I for one
welcome our less active Galactic black hole overlord.
About 25,000 light years from earth, nestled in the center of our galaxy, lurks a supermassive black hole. Luckily for us, our galaxy's matter-sucking hub is far less active than those at the core of many other galaxies. If it weren't, we'd all be dead. Or, more likely, our earth would never have come to be in the first place …
worst case, they get to hang around long enough that they radiate away their entire mass through Hawking radiation, but that's not exactly the fastest of processes going. In the meantime, they'll sit there getting on with, erm, not doing a great deal of anything
With a supermassive black hole at the center of each galaxy, and some galaxies that never achieve the right gravitational balance to survive this black hole…there much be the odd supermassive black hole wandering around that has succeeded in completely consuming it’s host galaxy. (I will, call them rogue hypermassive black holes as they would not merely be a supermassive around which a host galaxy orbits; they would have all the matter and thus gravity of an /entire galaxy/ packed into a neat travel-sized lump.) So out there, somewhere, are rogue hypermassive black holes with no orbiting galaxy, no accretion disk. Apart from the gravitational lensing they would provide to light, they are completely undetectable. If one of these rogue hypermassive black holes were to intersect with a galaxy, the gravitational stresses would the victim galaxy apart. Even a “close pass” with a rouge hypermassive black hole might be enough to destabilize a galaxy. Once destabilized it would begin to once more spiral into the supermassive black hole at its center. (IIRC, all galaxies essentially start off “donating” a certain amount of their mass to their dark and death-dealing friend.)
All this of course is really different then what happens when two galaxies collide. The difference of course being you see another galaxy coming.
Now you have something new to fear! Rogue hypermassive black holes! Fantastic.
I'd be worried about floating black holes, if, as you said, they were undetectable. However there isn't a "close pass" scenario. They would have been attracted to each other from the start and would begin orbiting long before it passed by in the scenario you described. Not to mention that the universe is expanding faster than an isolated black hole could catch up with it's nearest neighbour.
First, you seem to assume that all galaxies are a) moving at the same speed (they're not) and b) moving away from each other. Galactic collisions happen all the time. A short Google can show you several galactic collisions astronomers are currently tracking. (Including some interesting issues they cause when the supermassives at the center of these galaxies once more become active; not to mention the issue of the two supermassives eventually merging.)
Furthermore, we wouldn't really be able to (depending on how long ago the hypermassive consumed its host galaxy) a hypermassive black hole. With the exception of the gravitational lensing phenomenon, it would be perfect invisible. We would notice gravitational disturbances, sure. We'd have no idea what was causing those disturbances, and astronomers would spend absolutely ages arguing everything from dark mother to the aforementioned hypermassives. (For that matter, it's entirely possible that a reasonable percentage of the "dark matter" in the universe actually is a set of hypermassive black holes.)
Now, humorous "you should fear this so the government can take away more tf your rights" aside, I am perfectly aware that a hypermassive black hole is not going to come barrelling through our galaxy unannounced, particularly within our lifetimes. We would detect the gravitational disturbance of a hypermassive black hole headed our way at the latest as soon as it started pulling the edge systems off of our galaxy. This would give us, what, a quarter million years to ponder our fate?

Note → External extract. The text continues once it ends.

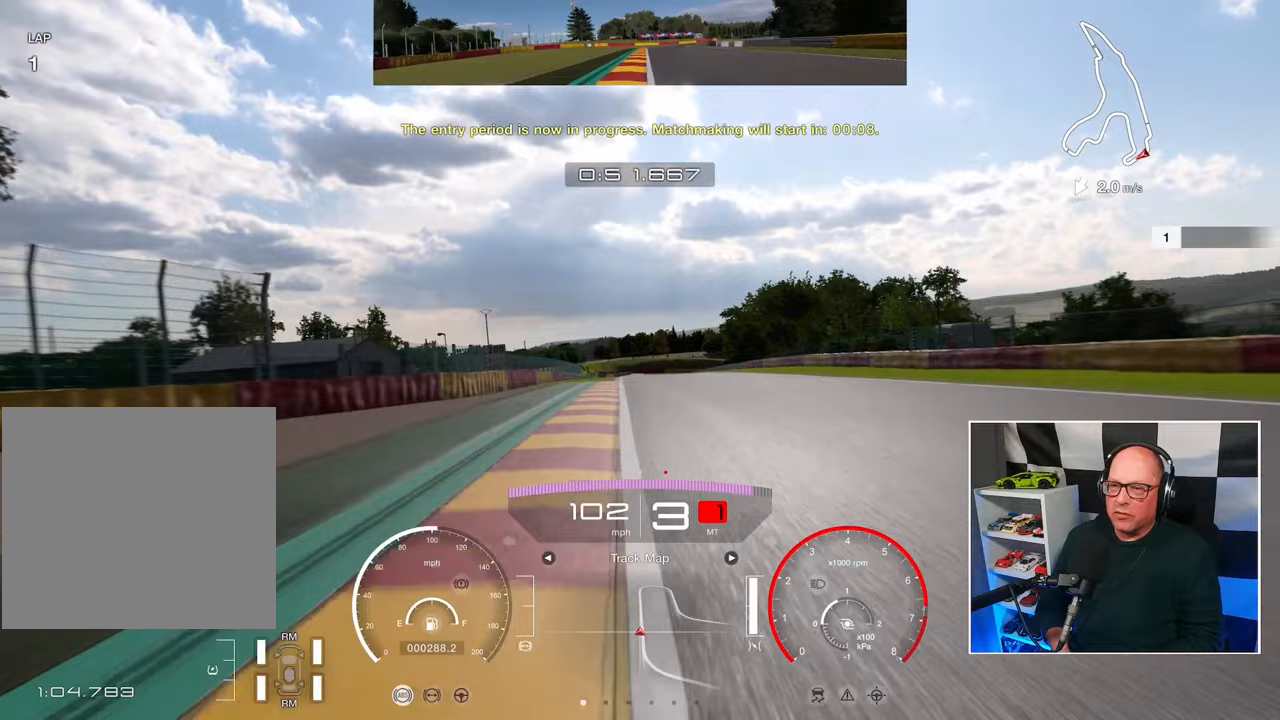
{"buttons": ["R2"], "left_stick": "center", "right_stick": "center", "events": [[383, "left_stick", "center"]]}
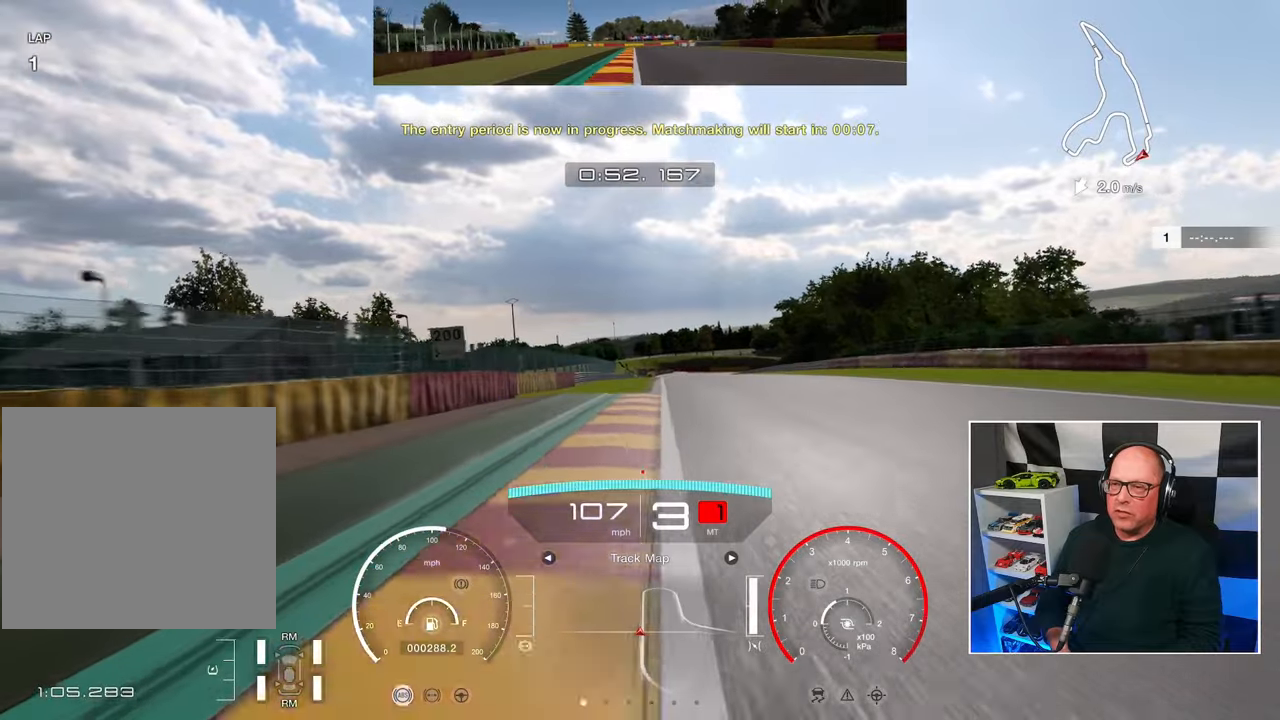
{"buttons": ["R2"], "left_stick": "right", "right_stick": "center", "events": [[117, "CROSS", "down"], [200, "CROSS", "up"], [417, "left_stick", "right"]]}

Still, the idea of rogue hypermassive black holes slaloming around the universe periodically intersecting with (and subsequently either consuming or gravitationally disturbing to the point of partial if not total collapse) other galaxies is kind of cool. I even read somewhere (gods know if I can remember where,) that certain categories of globular cluster are probably the result of galactic collisions. (They were ejected from their host galaxy.) Others are likely the result of “near misses.’ Some astroboffin or other figured out how to tell them apart and much fun was had. In theory, since a hypermassive black hole would have the same gravity as an entire galaxy, it would be more than capable of causing the same phenomena.
While I certainly don’t think we should all run around freaking out that an unseen rogue hypermassive black hole will rampage through our galaxy in our lifetimes...knowledge that in 4.5ish billion years we are (by some calculations) scheduled to crash into the Andromeda galaxy should very well have us all freaked out.* Think of the children!
*Please disregard the part where this is far after the point where Sol wipes us all out anyways.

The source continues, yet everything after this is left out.